#### WHAT IS REQUIRED
Please print the part of the records that opens at their very start and closes with the line containing "Henry’s Bar is open from 10am to 1", including that line, and omit the pictures.

(DATA TO PROCESS Opens)

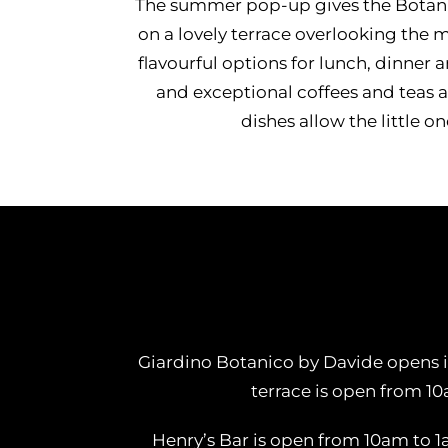
The summer pop-up gives the Botani
on a lovely terrace overlooking the
flavourful options for lunch, dinne
and exceptional coffees and teas 
dishes allow the little o
Giardino Botanico by Davide opens it
terrace is open from 1
Henry’s Bar is open from 10am to 1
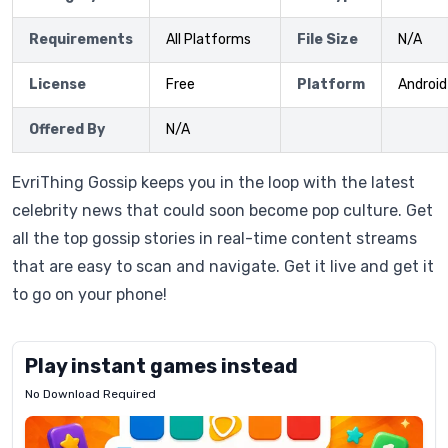
Requirements
All Platforms
File Size
N/A
License
Free
Platform
Android
Offered By
N/A
EvriThing Gossip keeps you in the loop with the latest
celebrity news that could soon become pop culture. Get
all the top gossip stories in real-time content streams
that are easy to scan and navigate. Get it live and get it
to go on your phone!
Play instant games instead
No Download Required
Letrz
OP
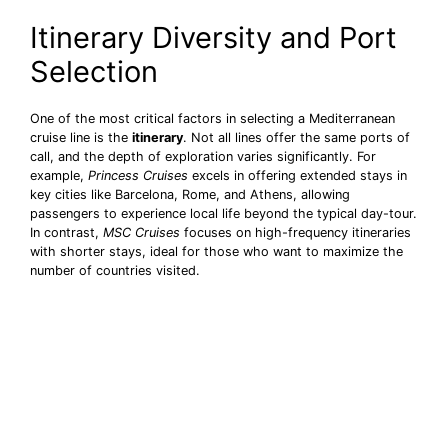
Itinerary Diversity and Port
Selection
One of the most critical factors in selecting a Mediterranean
cruise line is the
itinerary
. Not all lines offer the same ports of
call, and the depth of exploration varies significantly. For
example,
Princess Cruises
excels in offering extended stays in
key cities like Barcelona, Rome, and Athens, allowing
passengers to experience local life beyond the typical day-tour.
In contrast,
MSC Cruises
focuses on high-frequency itineraries
with shorter stays, ideal for those who want to maximize the
number of countries visited.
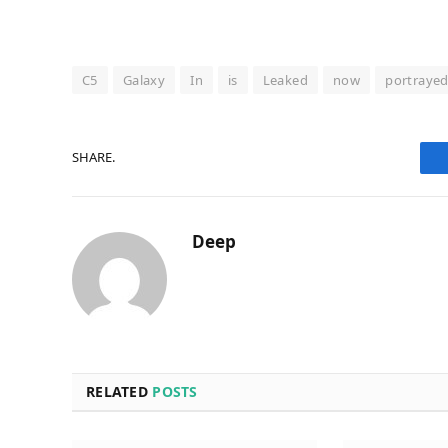
C5
Galaxy
In
is
Leaked
now
portraye
SHARE.
Deep
RELATED
POSTS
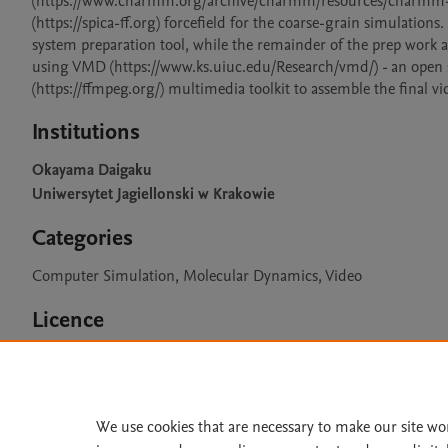
(https://www.charmm.org/archive/charmm/resources/charmm-force
(https://spica-ff.org) forcefield for the coarse-grain simulati
system preparation tool, while the remainder of the prep work a
using VMD (https://www.ks.uiuc.edu/Research/vmd/) - an open 
(https://ffmpeg.org/) multimedia toolkit to assemble the final vid
Institutions
Okayama Daigaku
Uniwersytet Jagiellonski w Krakowie
Categories
Computer Simulation, Molecular Dynamics, Video
Licence
CC BY 4.0
We use cookies that are necessary to make our site wo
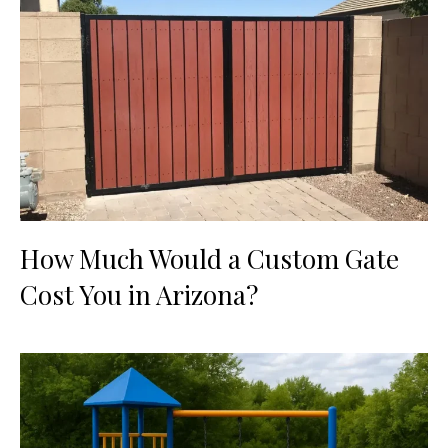
How Much Would a Custom Gate
Cost You in Arizona?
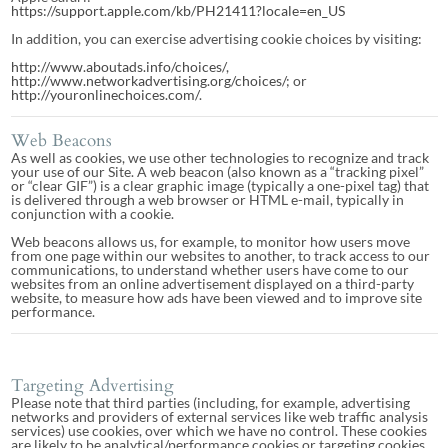
https://support.apple.com/kb/PH21411?locale=en_US
In addition, you can exercise advertising cookie choices by visiting:
http://www.aboutads.info/choices/
,
http://www.networkadvertising.org/choices/
; or
http://youronlinechoices.com/
.
Web Beacons
As well as cookies, we use other technologies to recognize and track
your use of our Site. A web beacon (also known as a “tracking pixel”
or “clear GIF”) is a clear graphic image (typically a one-pixel tag) that
is delivered through a web browser or HTML e-mail, typically in
conjunction with a cookie.
Web beacons allows us, for example, to monitor how users move
from one page within our websites to another, to track access to our
communications, to understand whether users have come to our
websites from an online advertisement displayed on a third-party
website, to measure how ads have been viewed and to improve site
performance.
Targeting Advertising
Please note that third parties (including, for example, advertising
networks and providers of external services like web traffic analysis
services) use cookies, over which we have no control. These cookies
are likely to be analytical/performance cookies or targeting cookies.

(DATA TO PROCESS Closes)

#### ANSWER TO THE EXERCISE
The summer pop-up gives the Botani
on a lovely terrace overlooking the
flavourful options for lunch, dinne
and exceptional coffees and teas 
dishes allow the little o
Giardino Botanico by Davide opens it
terrace is open from 1
Henry’s Bar is open from 10am to 1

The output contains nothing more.